Der 2. Strafsenat des Bundesgerichtshofs hat auf Antrag des Generalbundesanwalts und nach Anhörung des Be­schwerdeführers am 4. August 2010 gemäß §§ 46, 349 Abs. 1 StPO beschlossen: Der Antrag des Angeklagten auf Wiedereinsetzung in den vorigen Stand gegen die Versäumung der Frist zur Begründung der Revision gegen das Urteil des Landgerichts Frankfurt am Main vom 19. Januar 2010 wird als unzulässig verworfen. Die Revision des Angeklagten gegen das vorgenannte Urteil wird als unzulässig verworfen. Der Beschwerdeführer hat die Kosten des Rechtsmittels zu tragen. 

Gründe:

1. Das Landgericht hat den Angeklagten wegen versuchten Totschlags in Tateinheit mit gefährlicher Körperverlet­zung unter Einbeziehung der Einzelstrafen aus einem früheren Urteil zu einer Gesamtfreiheitsstrafe von vier Jahren und drei Monaten verurteilt. Gegen dieses Urteil hat er rechtzeitig Revision eingelegt. Das schriftliche Urteil wurde seinem Verteidiger am 19. April 2010 zugestellt.

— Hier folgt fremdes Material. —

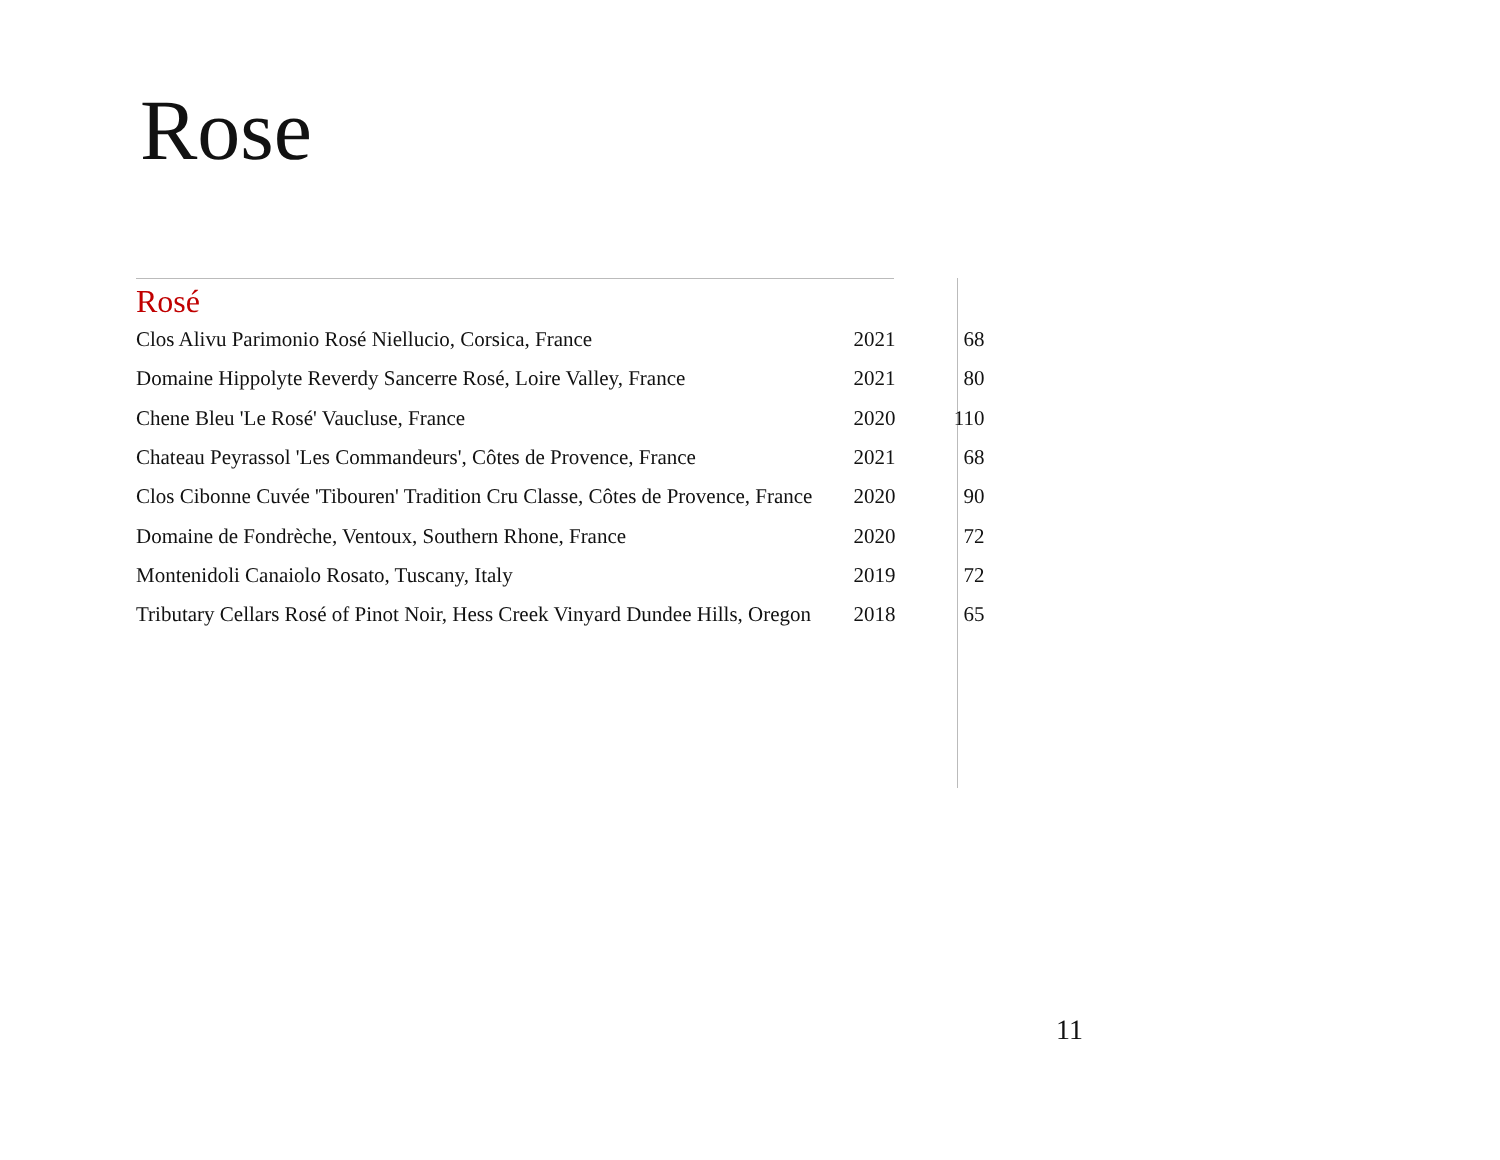Rose
Rosé
| Clos Alivu Parimonio Rosé Niellucio, Corsica, France | 2021 | 68 |
| Domaine Hippolyte Reverdy Sancerre Rosé, Loire Valley, France | 2021 | 80 |
| Chene Bleu 'Le Rosé' Vaucluse, France | 2020 | 110 |
| Chateau Peyrassol 'Les Commandeurs', Côtes de Provence, France | 2021 | 68 |
| Clos Cibonne Cuvée 'Tibouren' Tradition Cru Classe, Côtes de Provence, France | 2020 | 90 |
| Domaine de Fondrèche, Ventoux, Southern Rhone, France | 2020 | 72 |
| Montenidoli Canaiolo Rosato, Tuscany, Italy | 2019 | 72 |
| Tributary Cellars Rosé of Pinot Noir, Hess Creek Vinyard Dundee Hills, Oregon | 2018 | 65 |
11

Mit einem am 9. Juni 2010 beim Landgericht eingegangenen Ver­teidigerschriftsatz beantragt er unter Hinweis auf ein Büroversehen des Verteidigers die Wiedereinsetzung in den vorigen Stand gegen die Versäumung der Frist zur Begründung des Rechtsmittels und begründet seine Revision mit der allgemein erhobenen Sachrüge.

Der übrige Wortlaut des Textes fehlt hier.